Огонь рвал стены каптёрки, где уборщица хранила свои вёдра и швабры. Он обрушивал потолок и бил стёкла в окнах. Он уже готов был ринуться к небесам, как из жерла Везувия, но… тут непонятное чувство, очень похожее на злость, только ещё злее, ярче и чище, ушло. Я перестал рисовать. И понял, что стою вместе со всеми учениками на улице. Из окон на углу первого школьного корпуса — там, где кабинет труда и каптёрка — валит дым. Вокруг шум, гам, крики учителей, вой сирены пожарки, вносящейся во двор со стороны задних ворот. Директриса вся всклокоченная, уборщицы вообще нигде не видно… В общем, ужас какой-то! Когда всё это успело произойти?
Нас всех отправили по домам. Но вечером училка звонила родителям и говорила, что занятия не отменяются, пожар был каким-то там «локальным» и вообще практически ничего не пострадало.

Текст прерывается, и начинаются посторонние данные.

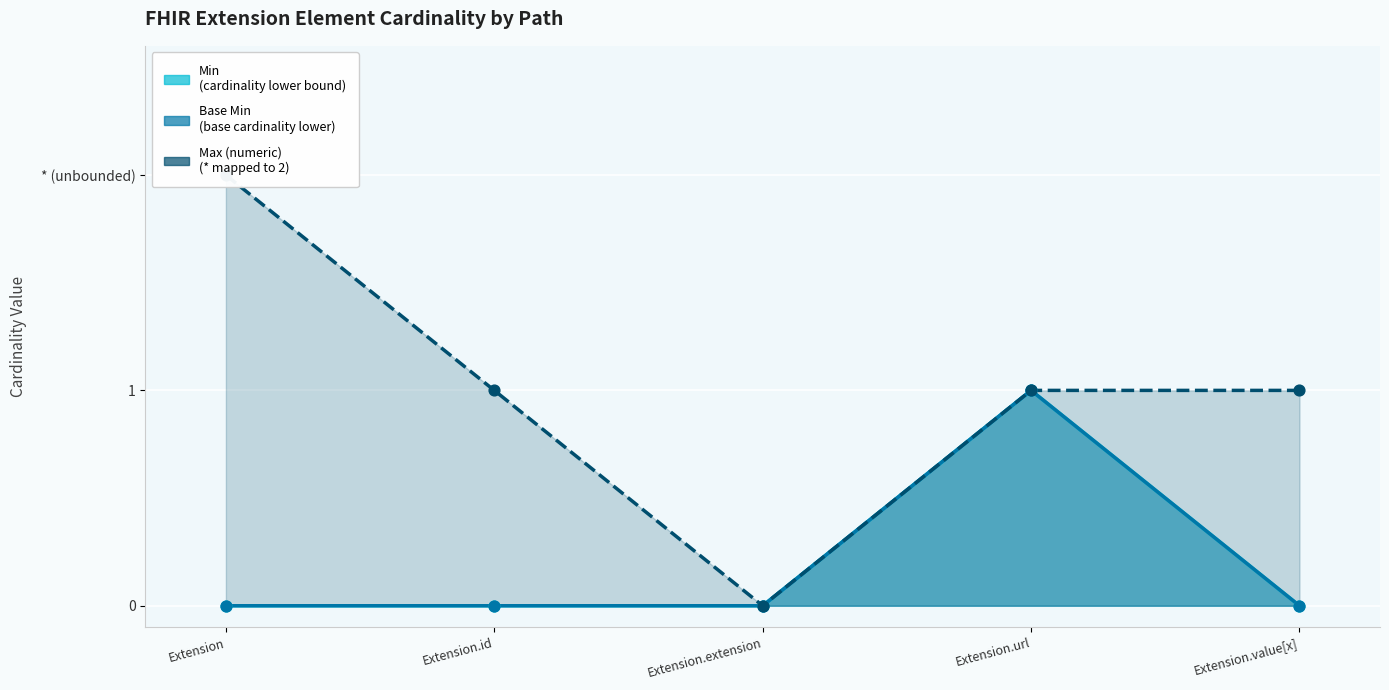

Which series has the largest total across all categories?

Min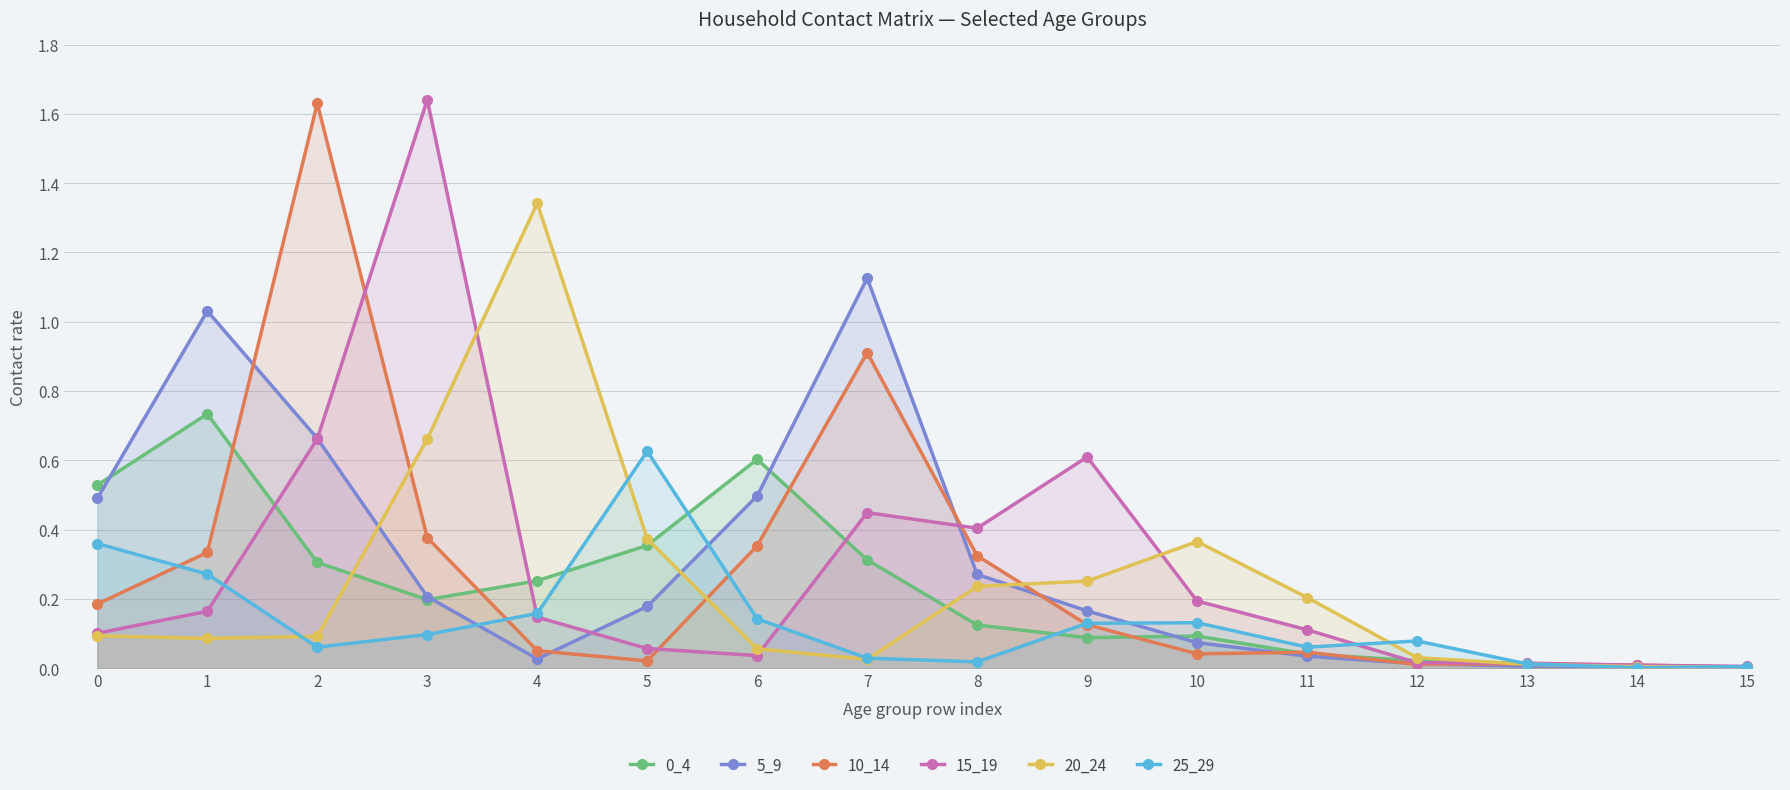

At which label does 20_24 reach its minimum?

15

Про меня забыли. И про мой ворчливый «блин», не такой плохой, как другое слово на «б», тоже. Я и сам об этом забыл. Обо всём, кроме странного ощущения провала во времени и того яркого чувства, что было во много раз сильнее обычной злости или обиды. Это оставалось со мной долго. Лет до двенадцати, насколько я сейчас могу припомнить. До того самого зимнего вечера в парке, когда я, прогуливаясь и размышляя о всякой всячине, наткнулся на брошенный кем-то незатушенный костёр. Было холодно. Пока идёшь — ещё ничего. Но стоит остановиться на пару минут, и морозный сквозняк быстро забирается под одежду. Поэтому угольно-красный зев чужого огня показался мне в тот момент каким-то совершенно фантастическим подарком. Прибежищем для моих одиноких блужданий и мыслей. Присев с этим чувством на пенёк поближе к костру, я отдался фантазии. Знал ли неизвестный странник, что тепло разведённого им огня коснётся другого странника? Предполагал ли? Вряд ли. Но какая-то странная связь была во всём этом. Чем дольше я сидел, тем ближе и роднее мне становился не только жар углей с редкими сполохами пламени, но и ветер, и чернеющие громады дубов старого парка, и сама ночь с её безвременьем, и я сам… Да. Именно я сам вдруг стал ближе к себе, чем когда-либо раньше. Это было чудесно. Картина того вечера поглотила меня. Но не растворила, как бы это мог теперь сказать я — взрослый. Я просто первый раз почувствовал себя дома. Во всех возможных смыслах этого состояния. Включая распоследний философский. И как истинная картина мира, она лишь казалась неподвижной, статичной. На самом деле она парила. И я знал это тогда. Знал. И желание, естественней которого просто немыслимо было представить в тот момент, заставило меня нарисовать. Это просто, когда знаешь. Это всегда холодком на кончиках пальцев. Я рисовал себя, впервые понимая, что делаю. Я парил. Вместе с хулиганским ветром. Среди кряжистых ветвей. Над алым пятном пламени в снегу. Под быстронесущимися облаками ночи. В моём парке посреди огромного города… Нет. Никогда не забыть мне такого — как, лёжа на струях ветра, трогать мёрзлую кору дубов. Как, поднимаясь над раздетыми кронами, понимать, что власть земли и корней ничуть не больше власти порыва и стремления…
Дружелюбный огонь неизвестного странника оставил свой след. Предначертания. Вот что не отпускало меня следующую пару лет. Именно столько понадобилось, чтобы понять: истинные желания обречены быть исполненными. Но насколько это трудно и редко — действительно желать чего-то.
«Я хочу эти чёртовы штаны!» — орал я на своё отражение в зеркале накануне тринадцатилетия. И я, правда, хотел такие же джинсы, какие приволок Витьке-однокласснику из плаванья его отец. Я не понимал. Совсем не понимал, почему, когда я действительно хочу, не вздрагивает холодный огонь на кончиках пальцев? Я не мог рисовать. Это уравнивало в моём сознании вожделенные джинсы с кувшино-яблоками, на которые мне всегда было наплевать.